Let me just say right here that I staunchly refuse to use Microsoft Outlook for reasons other than just its storied history of security vulnerabilities. For one thing, I don't want someone to send me an "invite" that automatically assigns my time. I don't care to expose my calendar to the rest of the company (what if sales blow-hards started attending my POWER meetings? shit!). I also can keep a straight face when I tell people that the bulk of my real work gets done when I am not in meetings, so staying out of meetings is an advantage to my productivity.

Still, I must keep a calendar so I can refer to it when someone asks me a question because the inevitable answer is that I will have a better answer for them after some other meeting which is happening later in the week. You want to know if the widget-counter contraption you've been asking me about for three months is complete yet? Yeah, let me get back to you after the engineering meeting Thursday afternoon. Of course, on Friday they are too busy thinking about light beer to remember to ask me about it again, so the cycle can continue for another week. I also need to keep a calendar so I know when to go get my haircut.
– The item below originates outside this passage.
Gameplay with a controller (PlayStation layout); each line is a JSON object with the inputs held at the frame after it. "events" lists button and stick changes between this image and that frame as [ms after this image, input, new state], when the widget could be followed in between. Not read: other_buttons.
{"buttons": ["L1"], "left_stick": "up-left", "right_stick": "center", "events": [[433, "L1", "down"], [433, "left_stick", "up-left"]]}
What I would hope for, presumably in order to be more efficient, is an easier to use calendar. A way to be automatically gently reminded of upcoming events, and just a little goddamn privacy. Look, efficiency is efficiency. If it could help me be more efficient with working, it will help me be more efficient with slacking.

A colleague has suggested using calendar.google.com but I know that using external websites to record sensitive company data is, well, frowned upon in an organization so large that they feel they must do everything themselves or not at all.

In the mean time, a frustratingly large proportion of the time that I'm in my chair, awake, sober, and not unabashedly wasting my time is spent coordinating my schedule instead of solving cool problems that make things work better, faster, cheaper. If you wonder what drives a person to become a slack-hacker, that's a big part of it.

1 comment:

.jeff. said...

have you tried the old fashion paper calender? you know. kill a tree, but save some power. you can generate your own printable pdf calender and even have it automagically tack on the moon phases. golly-gee that's swell.
and it's more portable than a pda or blackberry. you can fold paper up really easily and stick it in your back pocket. and you don't need to charge it either! how very futuristic. as for security. it's only as good as your ability to not let it slip out of your pocket and into the wrong hands. and until every piece of paper gets an IPv6 address you should be okay from the nefarious interwebs.